Several additional limitations to meta-analysis of these data were discussed previously.13 As with our previous meta-analysis, this one had little evidence of publication bias, but the studies did exhibit reporting bias, and it is possible that authors were more likely to report significant, rather than nonsignificant, results. However, sensitivity analyses indicated that the overall conclusions were not affected by reporting bias, the inclusion of small studies and those with no events (or nonevents) in a treatment group, or the removal of any one study from the analyses.21
The question of whether SD-PPV for retained lens fragments is appropriate has long been debated by vitreoretinal surgeons, with many firmly on one side (in favor of SD-PPV) and others just as firmly on the other. This research raises the possibility that this lack of consensus may have occurred because all SD-PPVs cannot be considered as the same clinical option. There appears to be at least two distinct variations of SD-PPV: immediate SD-PPV performed under strategies such as the MCF “no move, no wait” policy35 and SD-PPV performed under different strategies that permit longer waits and/or interfacility patient transport.
Some ophthalmologists who support SD-PPV may have had good clinical experience with immediate SD-PPV compared with DEL-PPV that occurred weeks, months, or even years after cataract surgery. On the other hand, it is possible that some ophthalmologists who do not support SD-PPV have had experiences with SD-PPV after long delays and/or interfacility patient transport that were not as positive. This meta-analysis may help inform the SD-PPV debate with the contribution that while SD-PPV may be appropriate under some policies (for example, immediately with no waiting or interfacility patient transport), SD-PPV may often be inappropriate under other policies.

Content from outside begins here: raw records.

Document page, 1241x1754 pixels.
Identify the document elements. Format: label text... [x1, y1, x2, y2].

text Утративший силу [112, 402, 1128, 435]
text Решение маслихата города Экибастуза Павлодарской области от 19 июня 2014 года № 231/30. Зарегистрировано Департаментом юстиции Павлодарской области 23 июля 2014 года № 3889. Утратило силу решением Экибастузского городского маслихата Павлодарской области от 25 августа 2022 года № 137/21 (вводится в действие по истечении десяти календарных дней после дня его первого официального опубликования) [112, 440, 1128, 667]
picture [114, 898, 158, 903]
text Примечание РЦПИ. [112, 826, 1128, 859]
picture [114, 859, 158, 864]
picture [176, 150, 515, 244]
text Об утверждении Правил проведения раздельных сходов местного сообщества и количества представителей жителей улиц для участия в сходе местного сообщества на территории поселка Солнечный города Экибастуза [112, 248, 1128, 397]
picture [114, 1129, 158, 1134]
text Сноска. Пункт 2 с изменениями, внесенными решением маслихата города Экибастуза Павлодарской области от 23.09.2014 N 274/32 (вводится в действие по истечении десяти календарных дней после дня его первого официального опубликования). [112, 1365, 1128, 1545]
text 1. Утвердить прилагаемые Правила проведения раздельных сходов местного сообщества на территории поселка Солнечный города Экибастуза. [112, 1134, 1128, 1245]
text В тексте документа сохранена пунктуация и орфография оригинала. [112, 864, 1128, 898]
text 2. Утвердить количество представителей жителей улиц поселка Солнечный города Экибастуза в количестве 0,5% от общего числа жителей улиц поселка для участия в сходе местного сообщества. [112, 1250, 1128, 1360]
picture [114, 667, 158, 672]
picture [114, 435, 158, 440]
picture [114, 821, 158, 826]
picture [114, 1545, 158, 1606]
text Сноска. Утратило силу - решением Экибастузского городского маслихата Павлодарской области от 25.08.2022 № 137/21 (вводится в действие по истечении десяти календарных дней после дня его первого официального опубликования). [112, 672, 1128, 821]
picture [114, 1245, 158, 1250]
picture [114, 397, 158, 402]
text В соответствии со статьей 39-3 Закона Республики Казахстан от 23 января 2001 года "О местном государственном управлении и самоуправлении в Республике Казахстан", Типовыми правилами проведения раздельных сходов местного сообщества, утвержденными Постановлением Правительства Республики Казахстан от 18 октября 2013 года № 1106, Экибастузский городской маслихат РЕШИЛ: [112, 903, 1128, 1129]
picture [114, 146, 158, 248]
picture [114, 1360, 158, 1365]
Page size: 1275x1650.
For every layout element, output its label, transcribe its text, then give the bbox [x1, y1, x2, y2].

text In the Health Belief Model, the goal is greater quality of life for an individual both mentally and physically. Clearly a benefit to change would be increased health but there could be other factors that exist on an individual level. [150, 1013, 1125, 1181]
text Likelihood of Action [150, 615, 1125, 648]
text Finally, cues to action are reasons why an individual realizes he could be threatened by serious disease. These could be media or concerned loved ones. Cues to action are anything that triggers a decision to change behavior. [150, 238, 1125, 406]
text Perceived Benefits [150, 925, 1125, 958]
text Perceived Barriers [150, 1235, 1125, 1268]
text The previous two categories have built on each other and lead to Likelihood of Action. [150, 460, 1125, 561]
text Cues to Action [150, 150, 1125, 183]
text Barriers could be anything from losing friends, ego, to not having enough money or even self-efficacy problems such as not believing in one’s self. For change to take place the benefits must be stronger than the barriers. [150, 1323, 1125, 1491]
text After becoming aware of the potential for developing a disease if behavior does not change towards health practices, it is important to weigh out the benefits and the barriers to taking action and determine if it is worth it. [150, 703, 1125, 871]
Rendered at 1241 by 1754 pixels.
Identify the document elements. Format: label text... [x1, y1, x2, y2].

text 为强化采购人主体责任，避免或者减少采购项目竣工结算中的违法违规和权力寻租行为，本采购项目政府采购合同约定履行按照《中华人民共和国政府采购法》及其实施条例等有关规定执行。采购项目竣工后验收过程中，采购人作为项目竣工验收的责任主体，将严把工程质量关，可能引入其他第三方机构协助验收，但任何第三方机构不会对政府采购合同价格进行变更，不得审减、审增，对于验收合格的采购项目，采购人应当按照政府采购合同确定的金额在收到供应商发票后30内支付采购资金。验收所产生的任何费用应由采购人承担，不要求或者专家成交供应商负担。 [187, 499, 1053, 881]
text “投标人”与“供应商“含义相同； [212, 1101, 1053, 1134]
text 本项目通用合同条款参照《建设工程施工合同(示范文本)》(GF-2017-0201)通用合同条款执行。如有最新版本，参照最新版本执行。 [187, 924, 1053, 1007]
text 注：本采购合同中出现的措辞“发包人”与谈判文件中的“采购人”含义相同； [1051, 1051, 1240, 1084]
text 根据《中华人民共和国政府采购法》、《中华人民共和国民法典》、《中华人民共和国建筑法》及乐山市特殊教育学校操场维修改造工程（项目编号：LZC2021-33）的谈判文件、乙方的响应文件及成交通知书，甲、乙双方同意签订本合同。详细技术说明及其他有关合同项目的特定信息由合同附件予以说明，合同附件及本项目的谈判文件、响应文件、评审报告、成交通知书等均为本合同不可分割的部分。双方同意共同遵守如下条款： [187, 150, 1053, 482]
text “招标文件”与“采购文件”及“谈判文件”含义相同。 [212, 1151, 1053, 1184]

This research provides some preliminary evidence that SD-PPV may be unnecessary as long as prompt DEL-PPV would be performed. Some cataract surgery practice patterns can accommodate either immediate SD-PPV or prompt DEL-PPV because the cataract surgeons operate at the same facility as a vitreoretinal surgeon, but most operate where a vitreoretinal surgeon is not readily available. These results, coupled with the results of our previous meta-analysis, provide a preliminary indication that if an immediate SD-PPV cannot be performed, the cataract surgeon need not attempt to transfer the patient to another facility for an SD-PPV, but should refer the patient to a vitreoretinal surgeon so that a prompt DEL-PPV can be performed.
The authors report no conflicts of interest in this work.